16 outubro 2023

A DETENÇÃO DE AUGUSTO PINOCHET. SERÁ QUE OS DITADORES PODEM SER JULGADOS?

(Republicação)
16 de Outubro de 1998. Augusto Pinochet é detido em Londres às ordens de um tribunal britânico, respondendo às solicitações de extradição oriundas de um tribunal espanhol. O general chileno e antigo presidente da Junta Militar que governara o país de 1973 a 1990, então com quase 83 anos (mas que apenas abandonara o comando das Forças Armadas chilenas há uma meia dúzia de meses), deslocara-se ao Reino Unido para tratamento médico a uma hérnia e encontrava-se até internado quando a ordem de detenção fora executada. Entre os especialistas legais das diplomacias chilena e britânica que haviam analisado a deslocação, ninguém se apercebera das potencialidades acrescidas da integração europeia da década de 1990. Contudo, essas potencialidades haviam feito ruminar uma ideia num juiz espanhol sedento de publicidade (Baltazar Garzón) que, querendo indiciar Augusto Pinochet pela execução de cidadãos espanhóis durante a ditadura, se aproveitou da sua presença num país da União Europeia para lhes solicitar a sua extradição. As acusações tinham ressonância: genocídio, terrorismo, tortura, desaparecimento de pessoas.
Mais do que as manifestações pró e contra a detenção que as televisões se apressaram a transmitir, a iniciativa foi um descomunal embaraço para as diplomacias envolvidas e para todo um protocolo de comportamento adoptado por elas.

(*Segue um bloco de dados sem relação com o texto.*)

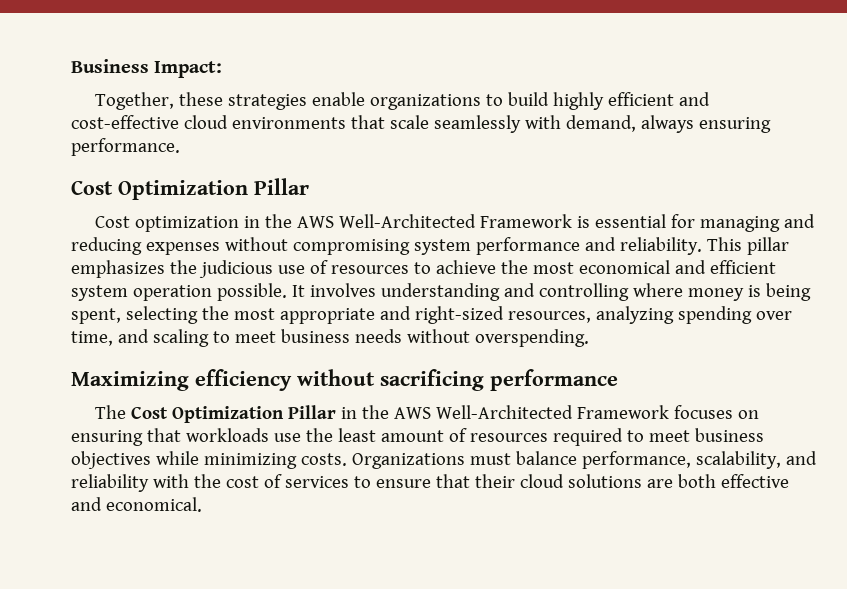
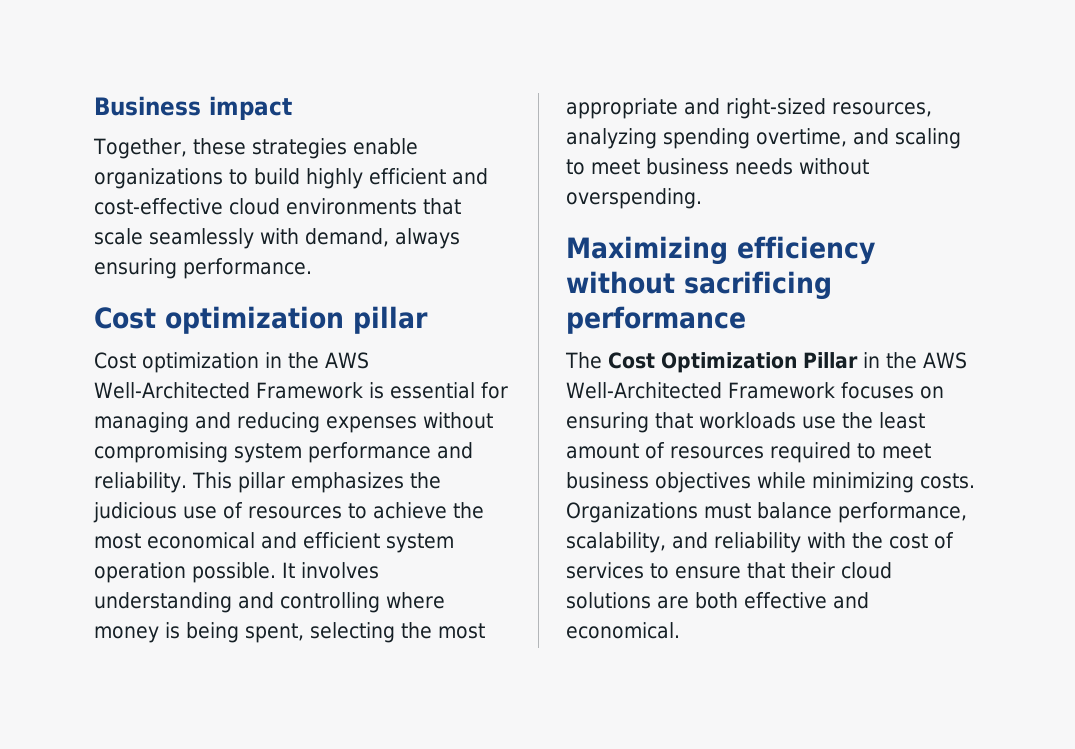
[154,61,223,78] Impact: -> [209,96,292,120] impact
[118,178,309,200] Optimization Pillar -> [165,306,428,334] optimization pillar
[755,311,792,320] [71,331,113,346] over time, -> [756,128,847,147] overtime,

Um protocolo onde se subentende que um país anfitrião não inferniza a vida de antigos ditadores quando eles abandonam o poder e se exilam - afinal, o próprio Chile fizera isso mesmo quando acolhera Erich Honecker, o antigo ditador comunista da República Democrática Alemã, após a reunificação alemã. Neste caso dos britânicos e de Pinochet, acrescia o facto de os primeiros lhe deverem favores concedidos em tempos de necessidade, pelo apoio dado pelo Chile ao Reino Unido quando da Guerra das Malvinas (1982). Ao pedido de extradição e ao estupor que se seguiu (mas estas coisas não era só para fazer aos nazis?), seguiu-se uma complexa batalha legal onde era inequívoca para que lado pendia a posição do governo britânico (apesar de ser trabalhista). Em termos mediáticos e como se pode observar pelas fotos, a canónica de Pinochet, de óculos escuros e braços cruzados desafiantes, em 1973, foi substituída pelas de um velhinho amparado que mal se conseguia mexer.
Do outro lado, furos jornalísticos oportunamente surgidos faziam saber que o general que tanto se empenhara pela salvação da sua pátria, afinal detinha milhões em contas no estrangeiro. Em termos judiciais, os que interessam, o governo britânico recusou-se terminantemente a extraditar Augusto Pinochet para Espanha, alegando razões de saúde. Mas a situação gerada pelo pedido espanhol, considerando a gravidade das acusações que sobre si pendiam, era, só por si, um impasse: o antigo ditador esteve em prisão domiciliar mais de um ano (503 dias), até que alguém se lembrou do expediente de o levar a uma junta médica britânica que o declarou irremediavelmente senil e incapaz de ser submetido a julgamento. Os britânicos aproveitaram a oportunidade para o extraditar... mas para o Chile. Mas, nem mesmo no Chile natal, Pinochet se livrou da perseguição jurídica pelos seus actos no poder. A iniciativa de Gárzon desencadeara uma moda, mas a facção dos que o defendiam era aí também mais substancial. Quando morreu, em Dezembro de 2006 (ou seja, mais de oito anos depois desta notícia de há vinte e cinco anos), ainda Pinochet estava a contas com a justiça... que, tirando-lhe uma parte do dinheiro que acumulara, nunca lhe conseguiu pôr a mão em cima.